A major issue in what concerns the threats to human and ecosystem health in urban areas is the presence of heavy metals, and the related processes that govern their source, transport and fate or uptake by the vegetation. Traffic is wildly acknowledged as a major source of pollutants, namely heavy metals in urban environments, especially when the wash off overland flow is diverted to local soils or to the local aquatic ecosystems.

This study brings some light on the role of roads and traffic on the pollution generation and transport, namely in what concerns heavy metals.
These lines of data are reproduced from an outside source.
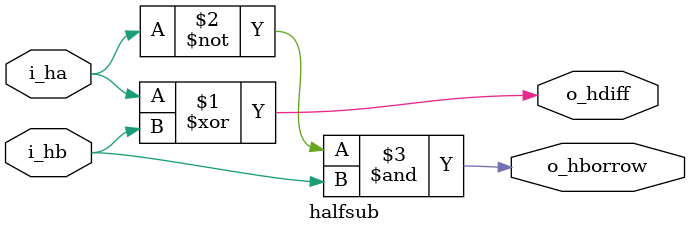
<source format=sv>
module halfsub(
	i_ha,
	i_hb,
	o_hdiff,
	o_hborrow
	);

input i_ha;
input i_hb;
output o_hdiff;
output o_hborrow;

assign o_hdiff = i_ha ^ i_hb;
assign o_hborrow = ~i_ha & i_hb;

endmodule

</source>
Results show that a significant part of heavy metals, especially zinc and lead are washed off from roads in the particulate form, which may represent an additional problem for heavy metal impacts management in urban areas.

Concentrations are higher at the sites with more traffic and especially when the vehicles have to perform driving manoeuvres, such as break and turn. This increases the abrasion of tyres and breaks and is responsible for higher concentrations of solids and heavy metals.

The highest concentrations were recorded during the summer rainfall events, which occur following long dry spells of more than 1 month.

The samples collected along the rainfall events show a decrease in concentrations throughout the rainfall events, with the samples collected at the beginning of the event showing higher values than those collected at the middle or the end of the events, which witnesses the reduction of material storage at the road surfaces.